BR Research

The CPEC: the Indian angle

Joining CPEC has become the oft repeated foreign policy mantras by Pakistans civilian leadership.
Published February 7, 2017

Joining CPEC has become the oft repeated foreign policy mantras by Pakistans civilian leadership. It is another thing that hardly a few know what exactly it means and how will it pan out from the economic standpoint. A few weeks ago, Pakistani military leadership joined its civilian peers in handing out invitations to join the CPEC. Only this time, it came as a surprise because the invitation was given to none other than Pakistans arch-enemy, India. Also common to this invitation, however, was the absence of any clear economic understanding of how and why would India join CPEC.

In May 2016, the Islamabad-based Institute of Strategic Studies published a book titled CPEC: a game changer, which carried a chapter by former diplomat Malik Mohammad Ashraf, who wrote on CPEC: analysing the Indian factor.

Ashraf noted that China has also invited India to join the project; acknowledging Indias historical importance in the trade route. However, India has been reluctant in responding to this idea. In fact, Indian opposition to this initiative stems more from the fact that Pakistan would be the biggest beneficiary of the CPEC in the region and might become an economic success in South Asia, wrote Ashraf highlighting the Indian meddling in Balochistan and a host of other terrorist incidents.

These security-tainted sentiments echoed across many corridors back then, and echo still now. The latest comes from the Stockholm International Peace Research Institute (SIPRI). In its latest report titled The Silk Road Economic Belt, the institute argues that the CPEC has raised political temperatures between India and Pakistan.

India strictly opposes CPEC, and while the Belt is not a harbinger of new conflict, it has so far intensified historic competition over influence in South Asia. Furthermore, at this stage, the Belt has little potential to help thaw relations between Pakistan and Afghanistan, but there may be prospects for this over the medium to long term, the report said.

According to the report, analysts in India have increasingly begun to see CPEC as a geopolitical ploy and as a security project. This has been partially fed by assumptions that CPEC is not commercially viable and has strong strategic drivers.

These assumptions are obviously not well grounded; the recent pace of work highlighted in BR Researchs columns and recent series of Gwadar interviews, and changing development paradigms in China (with focus on western China) provide sufficient economic reasons for existence and maintenance of the CPEC.
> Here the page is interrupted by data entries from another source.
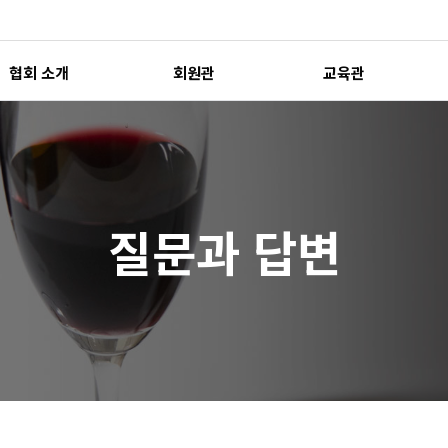
협회 소개
회원관
교육관
질문과 답변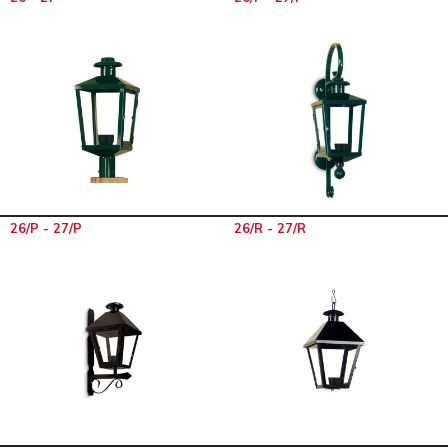
26/P - 27/P
26/R - 27/R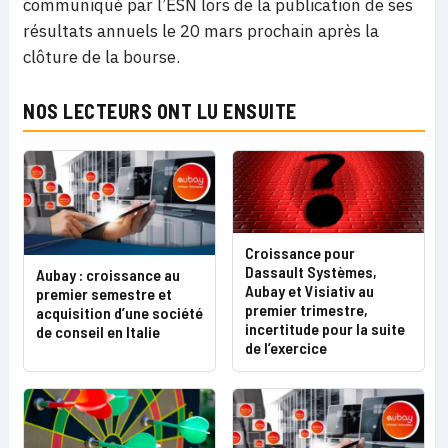
communiqué par l’ESN lors de la publication de ses
résultats annuels le 20 mars prochain après la
clôture de la bourse.
NOS LECTEURS ONT LU ENSUITE
Croissance pour
Dassault Systèmes,
Aubay : croissance au
Aubay et Visiativ au
premier semestre et
premier trimestre,
acquisition d’une société
incertitude pour la suite
de conseil en Italie
de l’exercice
SIPRIs report flags Indias claims that China has never reached out to India in regard to CPEC by genuinely inviting and engaging it with a defined role. This brings us back to the question posed at the start of this column: how and why, economically speaking, should India join the CPEC.

A country can join any trade and investment corridor via three possible ways: (a) using the port/s if they provide shorter or cheaper access; (b) investing in export processing and other economic zones to gain various forms of efficiencies; (c) using the corridor as a transit route.

In this light, the possibility of India joining the CPEC appears limited in at least the short-to-medium-term. The ports in Gwadar and Karachi or even Keti Bandar are too far from economic hubs of Indian Punjab. Businesses in Indian Punjab might as well use ports in the Indian Gujrat, being at shorter distance. Second, expecting that the powers that be, would allow Indian firms to invest in export processing and other economic zones as a way of joining the CPEC is no more than a pipedream.

The only way India can join the CPEC in the medium term is perhaps by way of the transit route to Afghanistan and Iran; only that the CPEC is envisaged as a north-south corridor rather than an east-west corridor. However, if SIPRIs report is any guide, China also anticipates CPEC to bring economic benefits that will gradually motivate Pakistan to support Afghanistans path to peace and stability. China seeks for Pakistan to utilize the sway it is believed to hold over the Afghan Taliban more constructively. After all, China desires a stable and economically developed neighbourhood that fuels the Chinese economic engine (and CPEC), rather than impeding it.

Seen in that light, the CPEC may be extended to an east-west corridor as well. The question is whether Pakistans establishment would want it to happen. Perhaps yes, if NLC is given the east-west transit trade business. That way there will be a good business incentive with an inherent provision of security, since it is the NLC that is managing the business. Besides, if China really wants east-west corridor, it may eventually have its way, given its iron-friendship with Pakistani military. The bigger question is whether India would want to join the CPEC, given that it would imply a de-facto acceptance of what Indias perceives as illegal occupation of Gilgit-Baltistan region by Pakistan.